Il partigiano “salesiano”

La straordinaria figura di Carlo Merler, magistrato di Povo, internato a Bolzano e combattente nelle file partigiane con il nome di Aroldo

Il ragazzo era originario derlla collina di Trento, ma era cresciuto nell'adolescenza a Torino in quel primo oratorio fondato da don Giovanni Bosco a Valdocco, la “Terra Santa salesiana”. Ed il modello formativo – rigore ascetico e giustizia evangelica – del grande santo sociale piemontese segnò e accompagnò tutta la sua vita al punto che un busto di Giovanni Bosco “veglia” sempre sulla sua scrivania.

Parliamo di Carlo Merler, o meglio di uno dei tanti risvolti significativi della poliedrica personalità di questo magistrato nato a Povo nel 1903, antifascista, che fu poi partigiano combattente, nome di battaglia “Aroldo”. E' questo il titolo della prima biografia ricostruita da Sandro Schmid, presidente trentino dell'ANPI, che è rimasto affascinato da questo protagonista della Resistenza (finora più noto nel Veronese che in Trentino) e che ha curato l'indagine storica su invito della figlia Milena, custode di tutti i documenti personali, inediti, del papà.

La storia del partigiano, per molti anni magistrato della Giustizia militare, è rimasta “a lungo taciuta e sottovalutata”, come rileva nella presentazione il direttore del Museo Storico di Trento Giuseppe Ferrandi, secondo il quale Merler “si può affiancare, senza forzature, ad un grande protagonista e leader della Resistenza trentina, Gianantonio Manci, nato due anni prima e anch'egli proveniente dalla collina poera”. C'è una vicinanza ideale e politica testimonianta dall'adesione al Partito d'Azione ma anche una comune identità patriottica – documentati da un articolo del giovane Merler su Giuseppe Mazzini – ed il legame con la tradizione battistiana.

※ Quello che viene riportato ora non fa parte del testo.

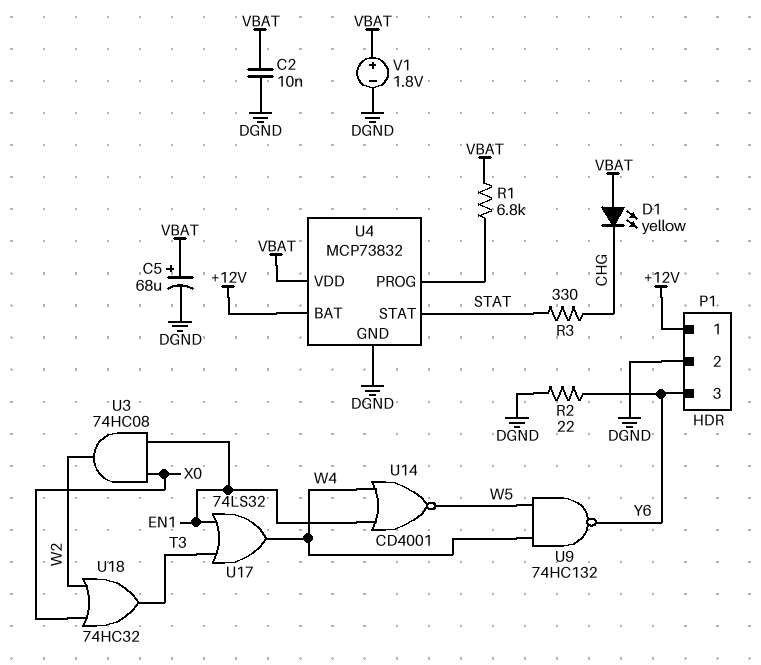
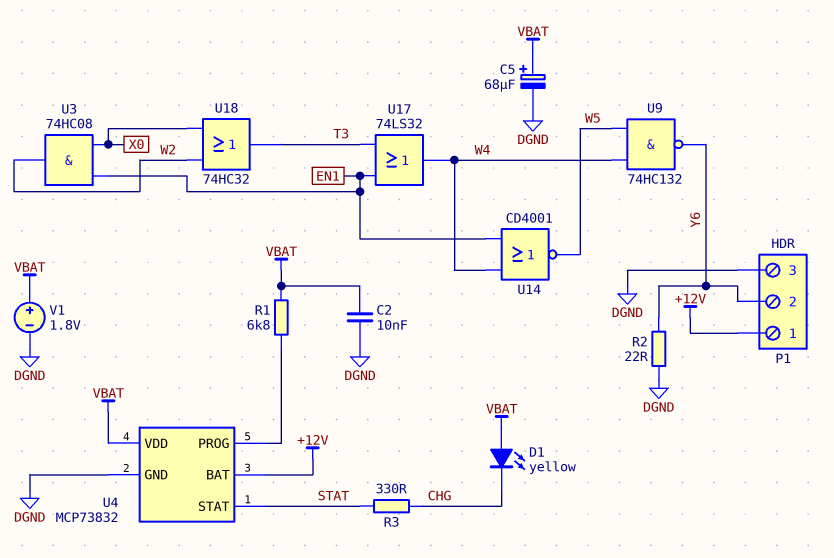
P1 pin 2: DGND -> Y6
P1 pin 3: Y6 -> DGND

Nato a Povo da una famiglia benestante contadina (altri cinque fratelli maschi e una femmina, Lina, che diventerà suora di Carità francescana), Carlo fu trasferito durante la Grande Guerra in Piemonte dove frequentò i salesiani e mostrò nella formazione le sue grandi doti intellettuali ma anche umane. Abile anche nella scrittura giornalistica, mostra passione per il diritto, si laurea in diritto a con una tesi sull'eutanasia e avvia una carriera di giudice civile e poi militare fino alla spedizione nel 1937 ad Asmara, in Eritrea, e poi a Torino. Visse l'epopea della Divisione Aqui a Corfù come magistrato ma riuscì a tornare in Italia dove l'8 settembre 1943 lo sorprese nel Bergamasco: “Conformemente ai miei sentimenti e al dovere, non esitai sulla via da seguire – lasciò scritto – . Non risposi mai ad alcun bando né dell'autorità tedesca di occupazione, né successivamente dei fascisti repubblichini. Fornitomi di documenti falsi presi subito contatto con gli elementi organizzati della Resistenza della val Brembana”.

Dovrà pagare la sua scelta per il movimento partigiano con l'arresto da parte della Gestapo nel marzo 1945, l'internamento al Campo di Concentramento di Bolzano, da dove uscirà dopo la Liberazione. Dalle lettere agli amici, ai compagni e ai familiari Schmid ha recuperato elementi molto freschi rispetto alle posizioni coerenti mantenute da Merler in questa fase convulsa del dopoguerra. Per gli storici è interessante il contributo offerto da Carlo all'interno della componente denominata “Giustizia e libertà” (“una Resistenza animata dal valore della scelta, dall'impegno etico-morale prima ancora che politico”, chiosa a proposito Ferrandi) e anche il suo impegno a scavalco fra Trentino, Fiurli e Lombardia. Restò anche negli anni Cinquanta e Sessanta nel ruolo della Giustizia militare in quel di Verona (altro tassello finora poco indagato) fino alla morte avvenuta nel 1972 alla soglia dei 70 anni.

Ma il libro di Schmid, ricco di fotografie e cartoline dal fronte conservate a casa Merler, non appassionerà soltanto i ricercatori storici, perchè la dimensione personale degli affetti è molto vivace, così come i robusti legami familiari all'insegna della fede; in particolare le lettere alla fidanzata Mary (sposata nel 1946), che testimoniano il forte legame d'amore ma anche “il clima di precarietà assoluta nel quale i sentimenti dovevano navigare, facendosi forza della propria intensità”, come annota il critico letterario Mario Cossali.

Fra le varie scelte coraggiose affiorate da questa ricerca – e meritevoli di ulteriori approfondimenti – anche l'appoggio ad una legislazione che negli anni Sessanta potesse rendere meno penalizzante la scelta giovanile dell'obiezione di coscienza al servizio militare.